What is expected ::
Your task is to find every line of the listing that includes "dimming" and copy it.

Entries supplied ::
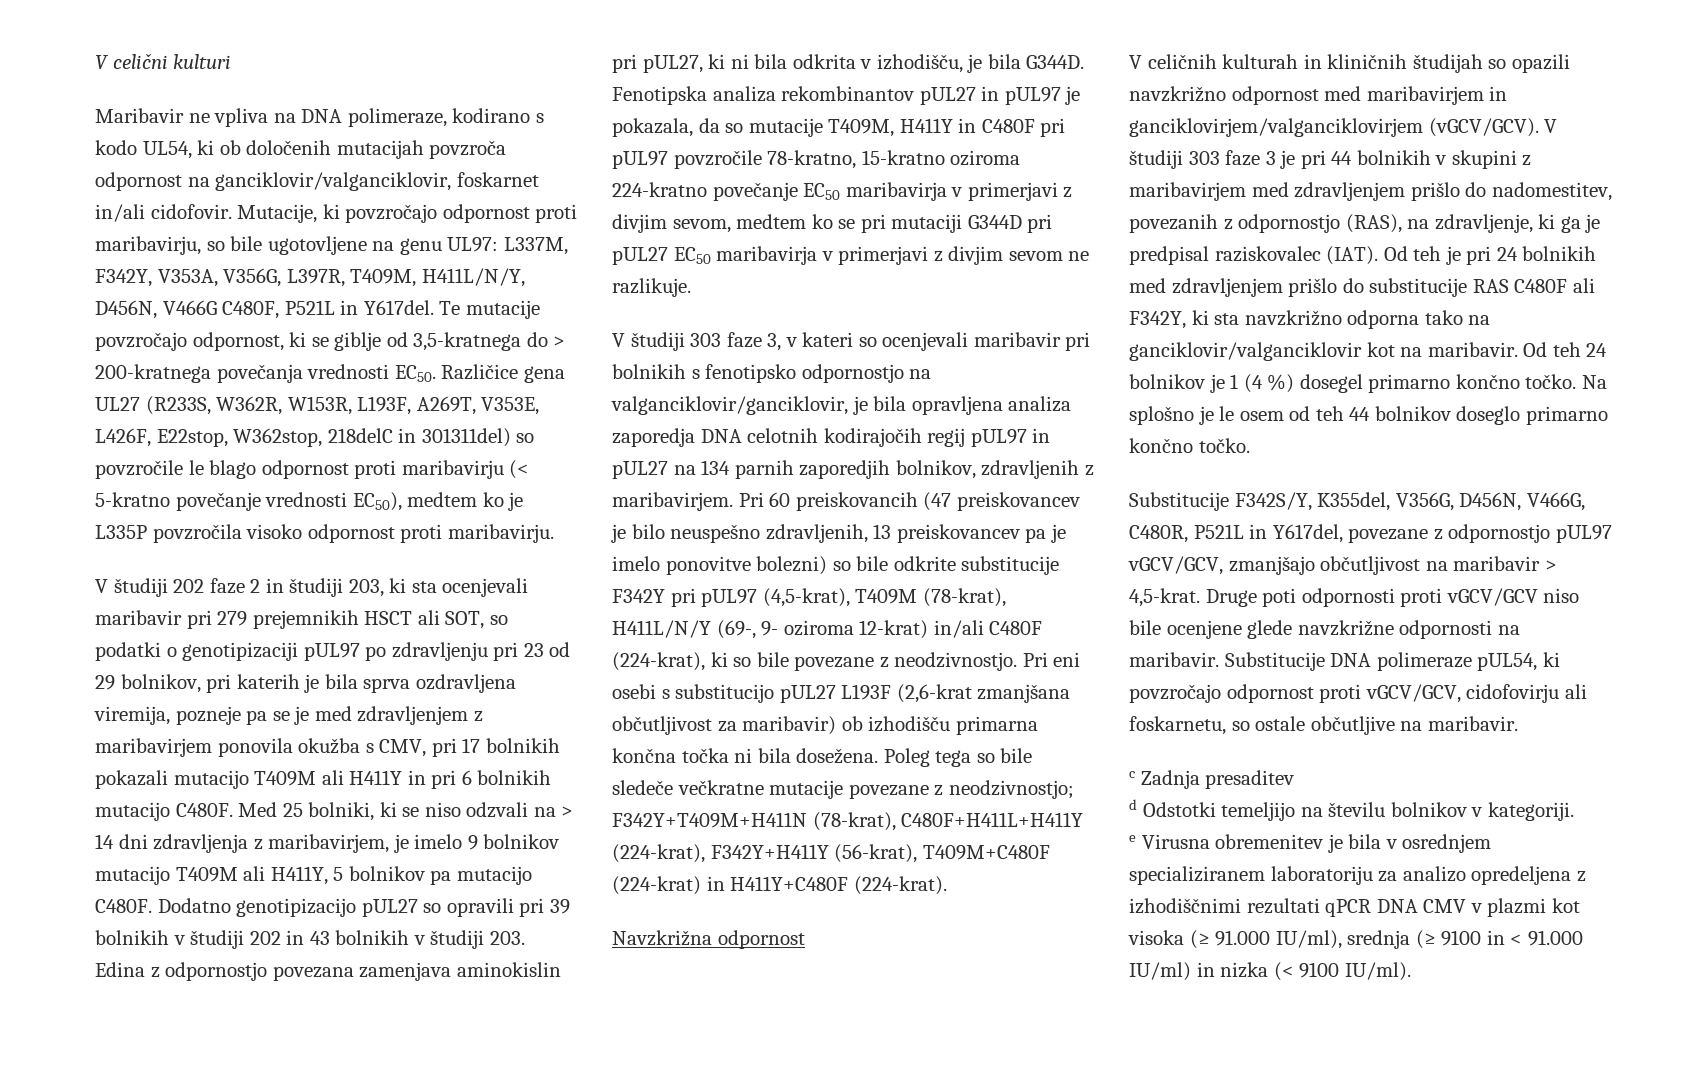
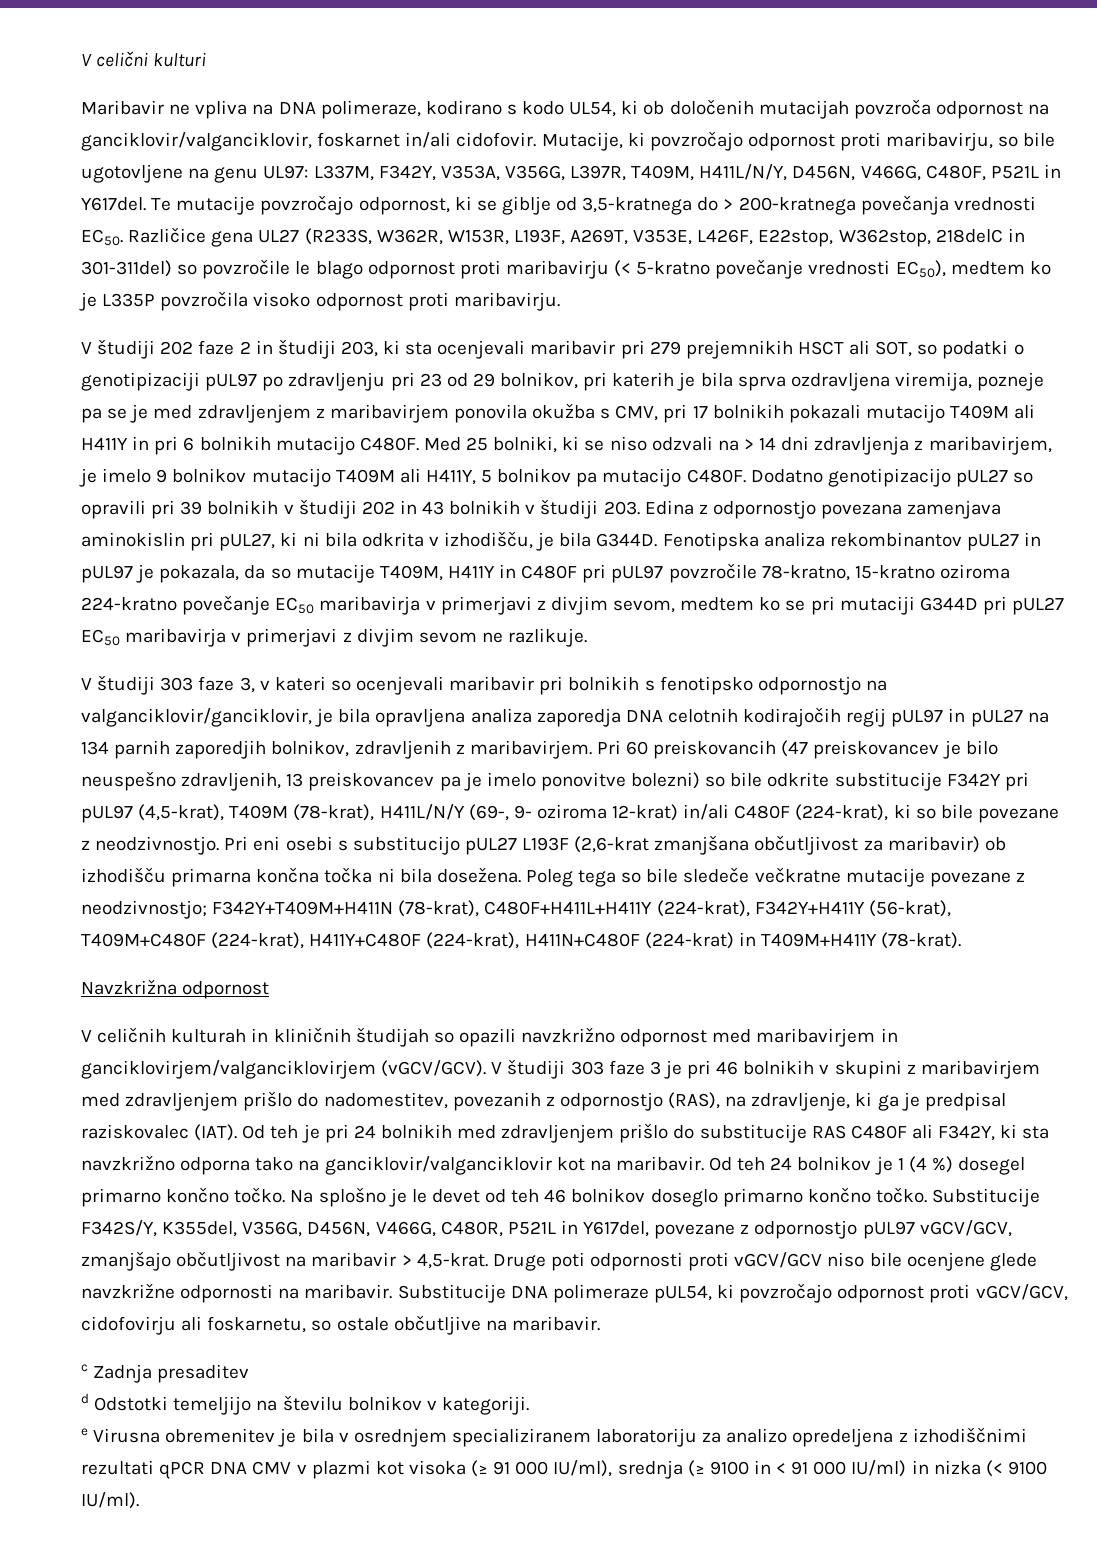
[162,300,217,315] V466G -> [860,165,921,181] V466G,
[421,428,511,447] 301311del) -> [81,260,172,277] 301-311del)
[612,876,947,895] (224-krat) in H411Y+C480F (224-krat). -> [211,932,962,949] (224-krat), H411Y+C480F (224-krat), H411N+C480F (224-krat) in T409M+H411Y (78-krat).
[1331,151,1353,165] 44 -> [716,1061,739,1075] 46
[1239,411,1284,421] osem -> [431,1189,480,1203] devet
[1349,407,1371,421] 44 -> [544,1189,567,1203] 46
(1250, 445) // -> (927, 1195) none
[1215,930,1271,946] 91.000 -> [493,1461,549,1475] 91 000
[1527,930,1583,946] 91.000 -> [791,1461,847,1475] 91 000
==
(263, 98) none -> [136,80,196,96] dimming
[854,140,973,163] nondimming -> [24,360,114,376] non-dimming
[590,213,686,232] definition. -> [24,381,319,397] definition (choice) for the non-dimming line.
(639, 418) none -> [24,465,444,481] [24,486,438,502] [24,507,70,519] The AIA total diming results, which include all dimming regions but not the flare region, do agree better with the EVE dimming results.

Task solution ::
(263, 98) none -> [136,80,196,96] dimming
[854,140,973,163] nondimming -> [24,360,114,376] non-dimming
[590,213,686,232] definition. -> [24,381,319,397] definition (choice) for the non-dimming line.
(639, 418) none -> [24,465,444,481] [24,486,438,502] [24,507,70,519] The AIA total diming results, which include all dimming regions but not the flare region, do agree better with the EVE dimming results.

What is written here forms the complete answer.